Furthermore, it is important that surgical robots are only applied in situations where there is actual evidence of a genuine clinical benefit – while robotic surgery may in some cases be superior to conventional methods, it is not appropriate for all types of surgical procedures. According to Dr. Terry Loftus, who conducted a study of robotic surgery outcomes at the Banner Health hospital network in Arizona, “I saw some things I couldn’t believe... Some physicians were doing a range of procedures, such as biopsies and diagnostic laparoscopies, using the robot, which is clearly an inappropriate use of the technology. Certain cases should not be done robotically because there is no evidence to support it and it’s not cost-effective” (quoted in General Surgery News).

Besides questions relating to the superiority of robotic surgery over conventional methods, other issues have also been raised. In particular, there are concerns about the vulnerability of these systems to hacking. This was displayed very clearly earlier this year when researchers at the University of Washington conducted an experiment on a novel remote surgical system. They found that they were able to hijack the system, disrupting its functions and overriding command inputs.

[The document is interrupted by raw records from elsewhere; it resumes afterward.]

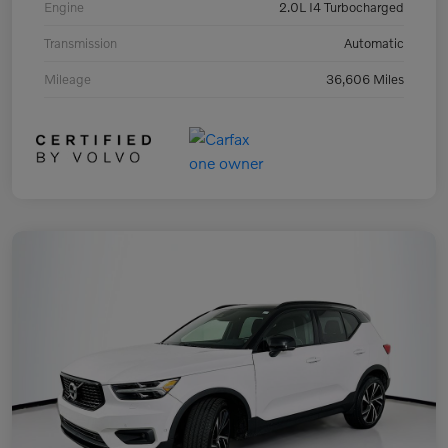
Engine
2.0L I4 Turbocharged
Transmission
Automatic
Mileage
36,606 Miles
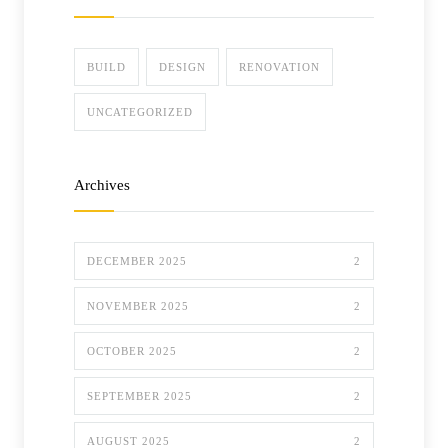
BUILD
DESIGN
RENOVATION
UNCATEGORIZED
Archives
DECEMBER 2025
2
NOVEMBER 2025
2
OCTOBER 2025
2
SEPTEMBER 2025
2
AUGUST 2025
2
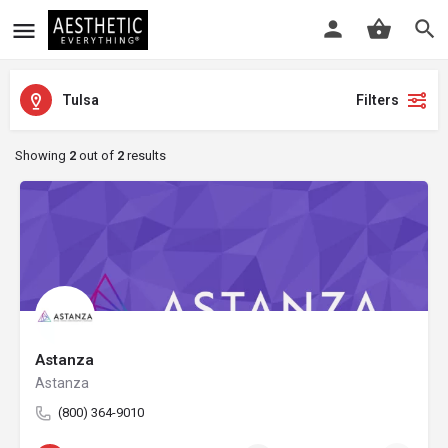
Tulsa
Filters
Showing
2
out of
2
results
Astanza
Astanza
(800) 364-9010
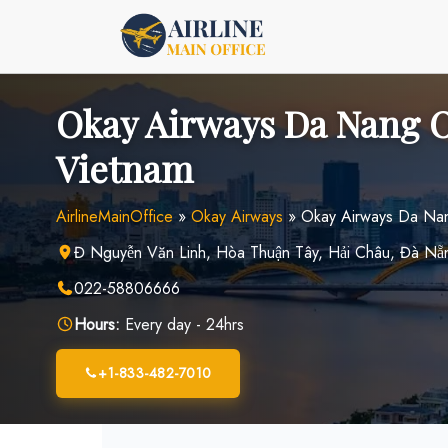
Skip
to
content
Okay Airways Da Nang O
Vietnam
AirlineMainOffice
»
Okay Airways
»
Okay Airways Da Nan
Đ Nguyễn Văn Linh, Hòa Thuận Tây, Hải Châu, Đà N
022-58806666
Hours:
Every day - 24hrs
+1-833-482-7010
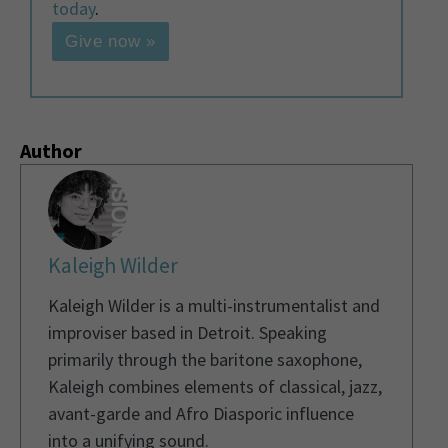
today
.
Give now »
Author
Kaleigh Wilder
Kaleigh Wilder is a multi-instrumentalist and
improviser based in Detroit. Speaking
primarily through the baritone saxophone,
Kaleigh combines elements of classical, jazz,
avant-garde and Afro Diasporic influence
into a unifying sound.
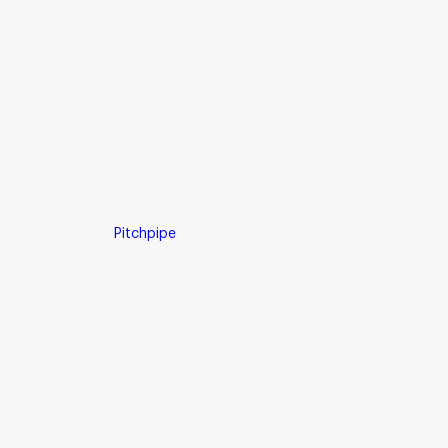
Pitchpipe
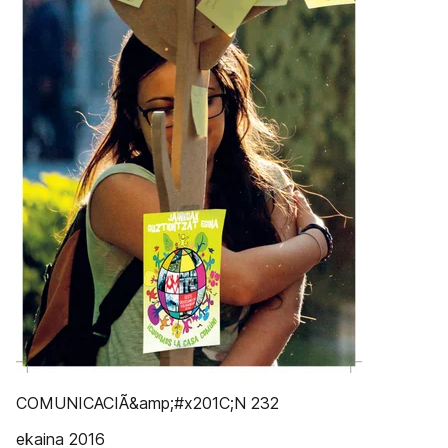
COMUNICACIÃ&amp;#x201C;N 232
ekaina 2016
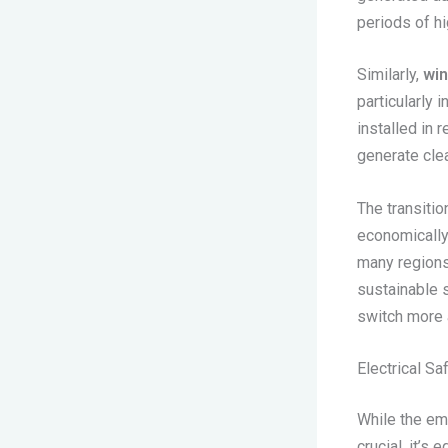
periods of h
Similarly,
wi
particularly 
installed in 
generate clea
The transitio
economically
many region
sustainable s
switch more 
Electrical S
While the em
crucial, it’s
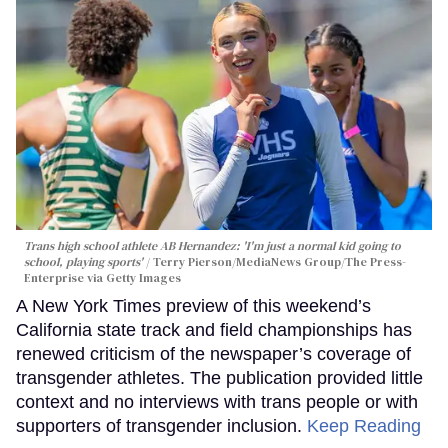
Trans high school athlete AB Hernandez: 'I'm just a normal kid going to
school, playing sports'
Terry Pierson/MediaNews Group/The Press-
Enterprise via Getty Images
A New York Times preview of this weekend’s
California state track and field championships has
renewed criticism of the newspaper’s coverage of
transgender athletes. The publication provided little
context and no interviews with trans people or with
supporters of transgender inclusion.
Keep Reading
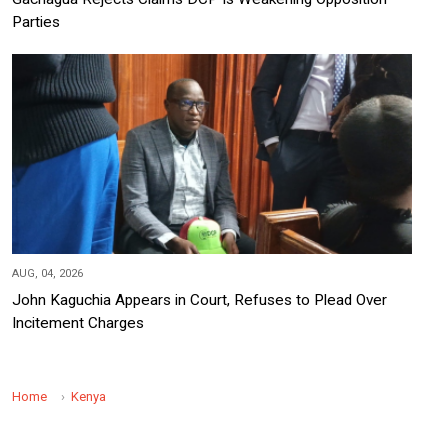
Parties
AUG, 04, 2026
John Kaguchia Appears in Court, Refuses to Plead Over
Incitement Charges
Home
Kenya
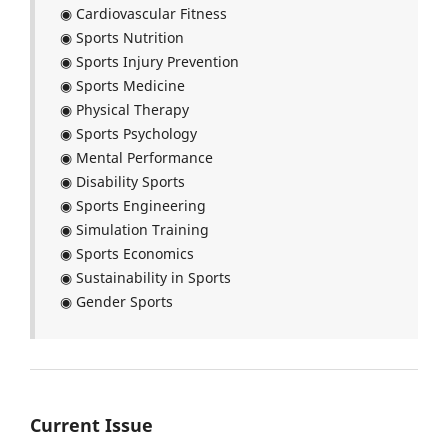
◉ Cardiovascular Fitness
◉ Sports Nutrition
◉ Sports Injury Prevention
◉ Sports Medicine
◉ Physical Therapy
◉ Sports Psychology
◉ Mental Performance
◉ Disability Sports
◉ Sports Engineering
◉ Simulation Training
◉ Sports Economics
◉ Sustainability in Sports
◉ Gender Sports
Current Issue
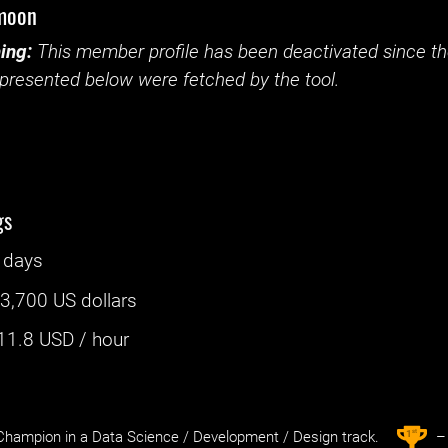
moon
ing:
This member profile has been deactivated since the
presented below were fetched by the tool.
gs
 days
:
3,700 US dollars
11.8
USD / hour
st
1
hampion in a Data Science / Development / Design track.
– 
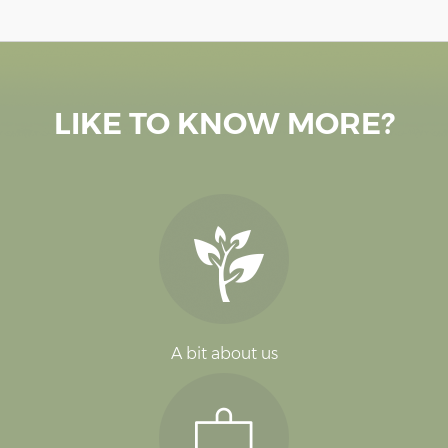
LIKE TO KNOW MORE?
A bit about us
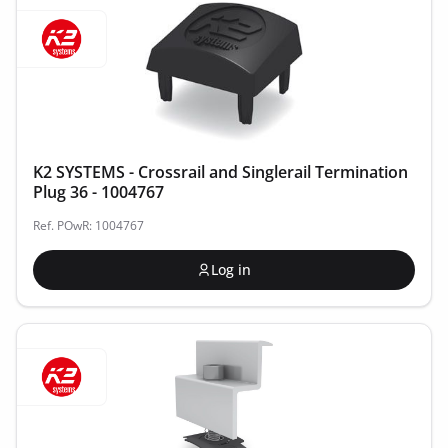
K2 SYSTEMS - Crossrail and Singlerail Termination
Plug 36 - 1004767
Ref. POwR: 1004767
Log in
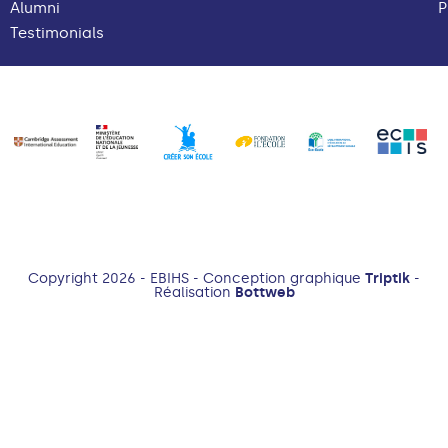
Alumni
P
Testimonials
Copyright 2026 - EBIHS - Conception graphique
Triptik
-
Réalisation
Bottweb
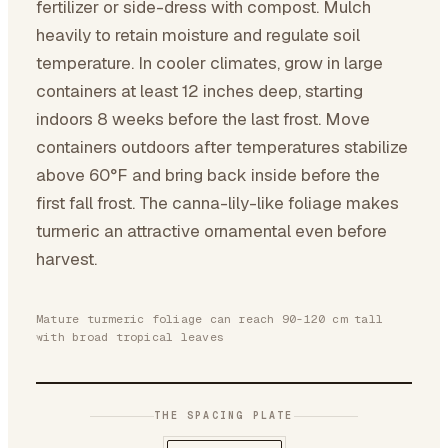
fertilizer or side-dress with compost. Mulch
heavily to retain moisture and regulate soil
temperature. In cooler climates, grow in large
containers at least 12 inches deep, starting
indoors 8 weeks before the last frost. Move
containers outdoors after temperatures stabilize
above 60°F and bring back inside before the
first fall frost. The canna-lily-like foliage makes
turmeric an attractive ornamental even before
harvest.
Mature turmeric foliage can reach 90-120 cm tall
with broad tropical leaves
THE SPACING PLATE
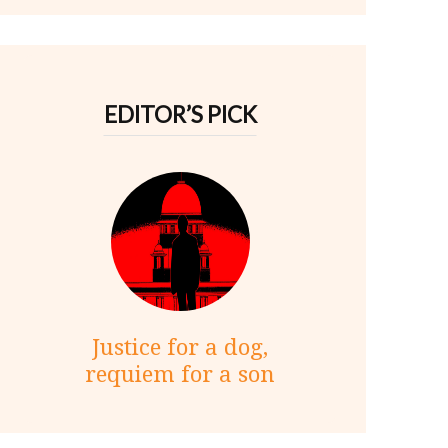
EDITOR’S PICK
Justice for a dog,
requiem for a son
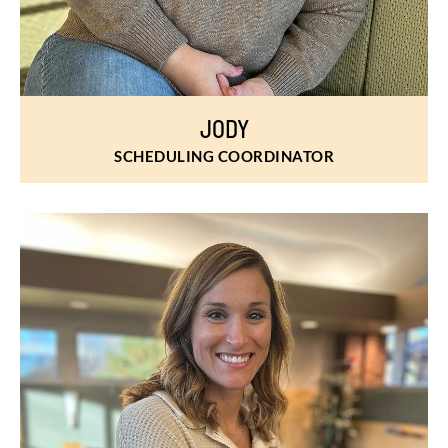
JODY
SCHEDULING COORDINATOR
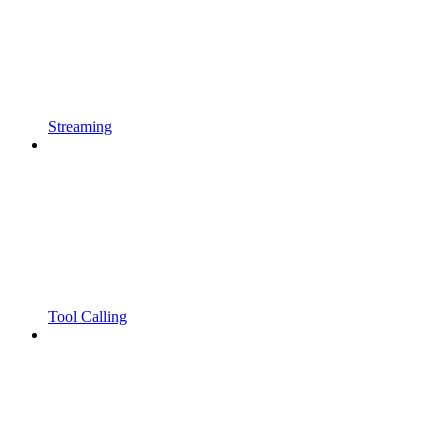
Streaming
Tool Calling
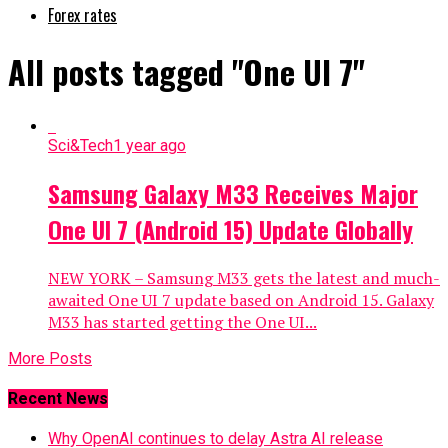
Forex rates
All posts tagged "One UI 7"
Sci&Tech
1 year ago
Samsung Galaxy M33 Receives Major
One UI 7 (Android 15) Update Globally
NEW YORK – Samsung M33 gets the latest and much-
awaited One UI 7 update based on Android 15. Galaxy
M33 has started getting the One UI...
More Posts
Recent News
Why OpenAI continues to delay Astra AI release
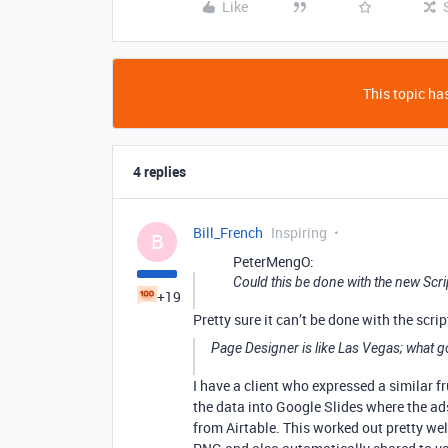
Like
This topic has
4 replies
Bill_French
Inspiring
B
PeterMengO:
Could this be done with the new Scri
+19
Pretty sure it can’t be done with the scrip
Page Designer is like Las Vegas; what g
I have a client who expressed a similar f
the data into Google Slides where the ad
from Airtable. This worked out pretty we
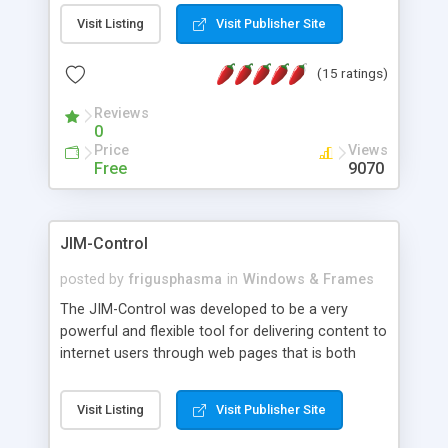
messages, search your inbox, read complex mime
Visit Listing
Visit Publisher Site
messages and much more. It is .NET and Mono
compatible.
(15 ratings)
Reviews
0
Price
Views
Free
9070
JIM-Control
posted by
frigusphasma
in
Windows & Frames
The JIM-Control was developed to be a very
powerful and flexible tool for delivering content to
internet users through web pages that is both
intuitive and customizable. With a spectrum of
web browser support, this web browser based
Visit Listing
Visit Publisher Site
control allows your internet users to interact
directly with content through inline windows using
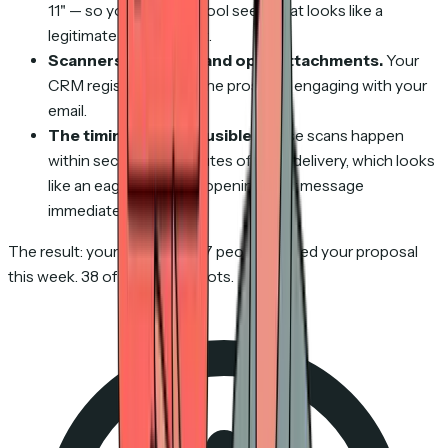
11" — so your tracking tool sees what looks like a
legitimate browser visit.
Scanners click links and open attachments.
Your
CRM registers this as the prospect engaging with your
email.
The timing looks plausible.
These scans happen
within seconds to minutes of email delivery, which looks
like an eager prospect opening your message
immediately.
The result: your CRM says 47 people viewed your proposal
this week. 38 of them were bots.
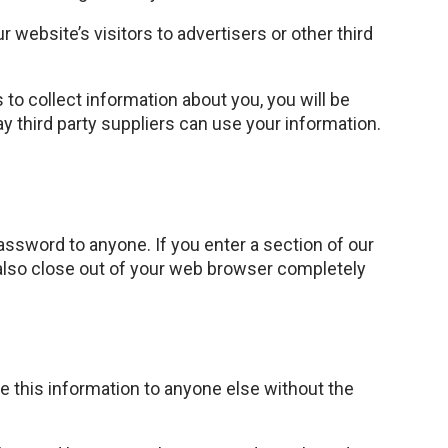
 website’s visitors to advertisers or other third
 to collect information about you, you will be
way third party suppliers can use your information.
ssword to anyone. If you enter a section of our
 also close out of your web browser completely
se this information to anyone else without the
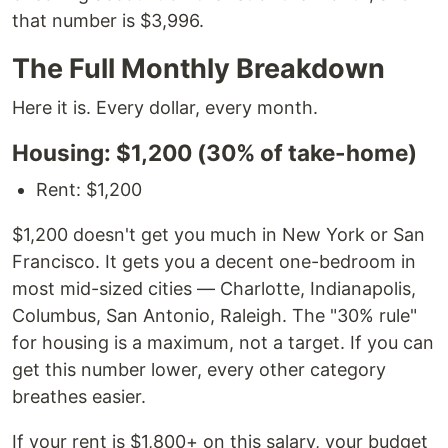
that number is $3,996.
The Full Monthly Breakdown
Here it is. Every dollar, every month.
Housing: $1,200 (30% of take-home)
Rent: $1,200
$1,200 doesn't get you much in New York or San
Francisco. It gets you a decent one-bedroom in
most mid-sized cities — Charlotte, Indianapolis,
Columbus, San Antonio, Raleigh. The "30% rule"
for housing is a maximum, not a target. If you can
get this number lower, every other category
breathes easier.
If your rent is $1,800+ on this salary, your budget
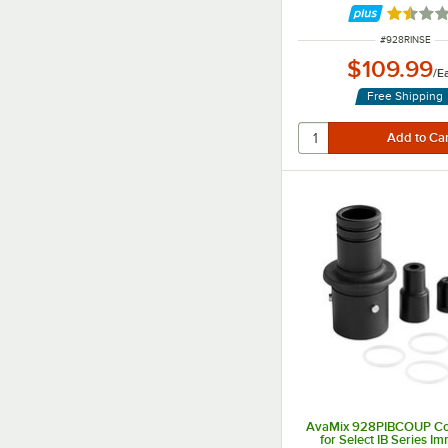
Rated 1.
ITEM NUMBER
#
928RINSE
$109.99
/
E
Free Shipping
AvaMix 928PIBCOUP Cou
for Select IB Series I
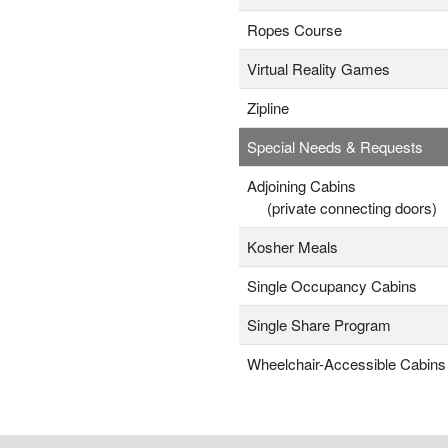
Ropes Course
Virtual Reality Games
Zipline
Special Needs & Requests
Adjoining Cabins
(private connecting doors)
Kosher Meals
Single Occupancy Cabins
Single Share Program
Wheelchair-Accessible Cabins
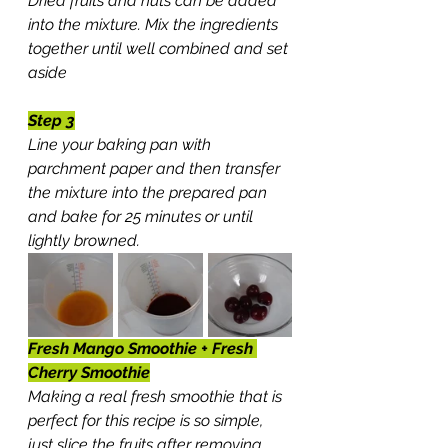
Dried fruits and nuts can be added 
into the mixture. Mix the ingredients 
together until well combined and set 
aside
Step 3
Line your baking pan with 
parchment paper and then transfer 
the mixture into the prepared pan 
and bake for 25 minutes or until 
lightly browned.
Fresh Mango Smoothie + Fresh 
Cherry Smoothie
Making a real fresh smoothie that is 
perfect for this recipe is so simple, 
just slice the fruits after removing 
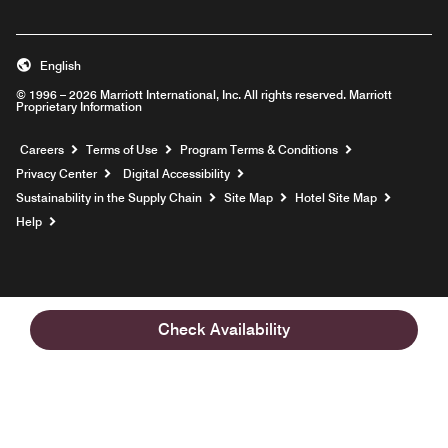
English
© 1996 – 2026 Marriott International, Inc. All rights reserved. Marriott
Proprietary Information
Opens a new window
Careers
Terms of Use
Program Terms & Conditions
Privacy Center
Digital Accessibility
Sustainability in the Supply Chain
Site Map
Hotel Site Map
Opens a new window
Help
Check Availability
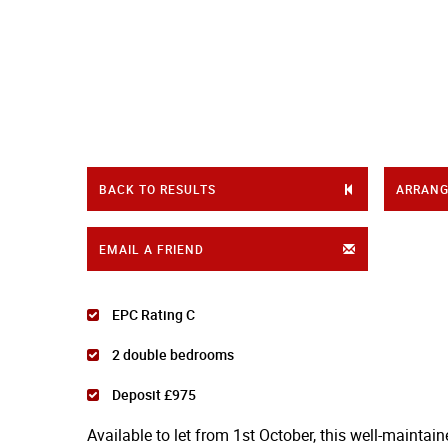
BACK TO RESULTS
ARRANG
EMAIL A FRIEND
EPC Rating C
2 double bedrooms
Deposit £975
Available to let from 1st October, this well-maintai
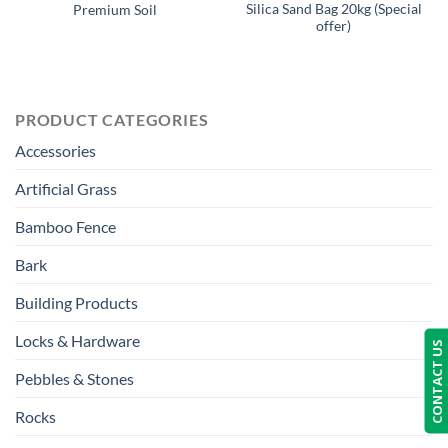
Silica Sand Bag 20kg (Special
Premium Soil
offer)
PRODUCT CATEGORIES
Accessories
Artificial Grass
Bamboo Fence
Bark
Building Products
Locks & Hardware
CONTACT US
Pebbles & Stones
Rocks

While non-remote robotic systems are less prone to this type of attack, security issues remain. A security audit conducted last year by Essentia Health (which runs a chain of hospitals and clinics in the American Midwest) found that their medical equipment was severely vulnerable to abuse, partly due to software security holes, but also relating to the use of weak passwords and ineffective firewalls. Among other things, the audit found that it was possible to alter medical records, as well as manipulate CT scanners and infusion pumps to change the dose of radiation or drugs that patients receive. They were also capable of breaking down the firewalls protecting the surgical robots.

Artificial intelligence

Concerns about robotic surgery become even more pronounced in regard to one of the most recent developments in the field, namely systems that make use of artificial intelligence. Google, for example, is currently teaming up with Johnson&Johnson to develop semi-autonomous robotic surgical assistants. Research being conducted by NASA goes even further – due to the huge distances involved in space travel, remote surgery will not always be possible, and the organisation is therefore exploring the possibility of developing robots capable of performing operations without the guiding hand of a surgeon on Earth. However, it is difficult to imagine this type of technology being introduced into everyday healthcare any time soon, if at all. Surgery entails a huge amount of potential for unexpected occurrences, and completely removing doctors from the picture would generate all sorts of risks. It is also unclear whether the idea could find public acceptance.

Whether or not fully-automated surgery ever becomes a realistic proposition, however, robots will surely play an ever larger role in medical practice. Research is ongoing to solve the current flaws of robotic surgery, for example by finding better ways to replace the tactile feedback that a surgeon conventionally gets from touching a patient with their hands. Moreover, laparoscopic surgery is by no means the only area of medicine to make use of robots. Robotic exoskeletons for people recovering from strokes, miniature robots that perform biopsies in the human colon and robotic maggots that remove cancerous brain tissue are just a few of the ideas currently being worked on.